Kropiwnicki podkreślił, że Platforma Obywatelska domaga się "natychmiastowej dymisji marszałka Sejmu Marka Kuchcińskiego i zwrotu wszystkich pieniędzy do kasy państwa, które zostały przeznaczone na finansowanie lotów polityków PiS, żon polityków PiS i jeszcze zobaczymy kogo". Cezary Tomczyk dodał, że do dymisji powinien podać się także dyrektor Centrum Informacyjnego Sejmu Andrzej Grzegrzółka.

Tomczyk zapowiedział, że jego formacja będzie chciała poznać też pełne koszty lotów polityków PiS, żeby "każdy mógł poznać rozmiar rozpasania tej władzy". Ocenił, że "takich Kuchcińskich" w PiS jest bardzo wielu" i tworzą oni "system korzystania z apanaży władzy". Jego zdaniem, sprawa lotów Kuchcińskiego jest "rozwojowa" i być może dotyczy jeszcze innych osób. 


Na naszych oczach legł mit o uczciwości polityków PiS. Ten mit roztrzaskał się o ziemię, ten mit jest oparty na kłamstwie, ten mit prysł jak czar w ciągu ostatnich dni - ocenił Cezary Tomczyk. Widzimy na naszych oczach i możemy dzisiaj powiedzieć jasno, że PiS to tak naprawdę partia oszustów, ludzi, którzy od wielu tygodni w sprawie marszałka Kuchcińskiego i jego “niskich lotów" kłamią regularnie; kłamią politycy PiS, kłamie Kancelaria Sejmu, kłamie rzecznik, który jest odpowiedzialny za prowadzenie polityki informacyjnej Sejmu, wreszcie kłamie sam marszałek Kuchciński - wyliczał.  

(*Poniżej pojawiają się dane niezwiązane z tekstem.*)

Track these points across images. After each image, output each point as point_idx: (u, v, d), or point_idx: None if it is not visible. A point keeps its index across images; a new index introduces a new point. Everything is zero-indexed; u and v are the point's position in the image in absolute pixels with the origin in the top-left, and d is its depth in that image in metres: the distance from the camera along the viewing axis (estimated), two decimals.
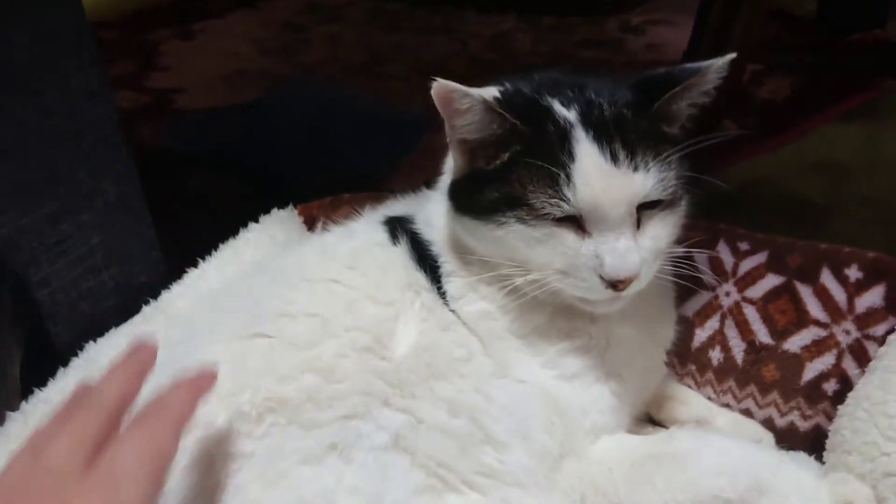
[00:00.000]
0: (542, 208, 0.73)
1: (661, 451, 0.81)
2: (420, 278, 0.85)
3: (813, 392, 0.91)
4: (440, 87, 0.71)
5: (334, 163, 1.60)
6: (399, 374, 0.76)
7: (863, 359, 0.89)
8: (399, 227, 0.90)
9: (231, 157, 1.72)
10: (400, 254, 0.86)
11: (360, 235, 0.90)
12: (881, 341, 0.87)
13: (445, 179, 0.89)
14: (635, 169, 0.72)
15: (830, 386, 0.90)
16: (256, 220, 1.16)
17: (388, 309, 0.81)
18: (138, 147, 1.97)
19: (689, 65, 0.78)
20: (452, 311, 0.84)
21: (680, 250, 0.83)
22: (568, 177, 0.72)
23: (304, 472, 0.68)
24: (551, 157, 0.73)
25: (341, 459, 0.69)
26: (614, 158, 0.72)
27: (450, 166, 0.86)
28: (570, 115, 0.75)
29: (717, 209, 1.12)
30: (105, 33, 2.85)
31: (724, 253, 0.99)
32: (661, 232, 0.77)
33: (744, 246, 0.99)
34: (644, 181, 0.73)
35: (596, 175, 0.72)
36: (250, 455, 0.69)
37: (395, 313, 0.81)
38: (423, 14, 2.88)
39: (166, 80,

Witczak podkreślił, że koszty lotów z osobami korzystającym w sposób nieuprawniony z rządowych samolotów zostały sfinansowane przez państwo, czyli z "pieniędzy Polaków".

To są pieniądze Polaków wydawane na to i po to, żeby marszałek Kuchciński nie musiał z własnej kieszeni wydawać pieniędzy (...) Ta sytuacja pokazuje zgniliznę obozu władzy. Marszałek Kuchciński jest emanacją całego obozu władzy. Na dodatek jego kłamstwa są pod ochroną specjalną (prezesa PiS) Jarosława Kaczyńskiego (...) Za tę sytuację Jarosław Kaczyński ponosi odpowiedzialność osobistą, bo jest przełożonym Kuchcińskiego, wydaje mu dyspozycje i dzisiaj go broni - tłumaczył. 

Posłowie Platformy złożyli w Kancelarii Sejmu wniosek o wydanie informacji na temat wszystkich lotów marszałka Kuchcińskiego samolotami Embraer, które rząd wynajął od LOT-u po katastrofie smoleńskiej. Kolejne wnioski złożą w Kancelarii Senatu, bo - jak mówią - docierają o nich informacje o niezgodnym z przepisami wykorzystaniu rządowej floty przez Stanisława Karczewskiego.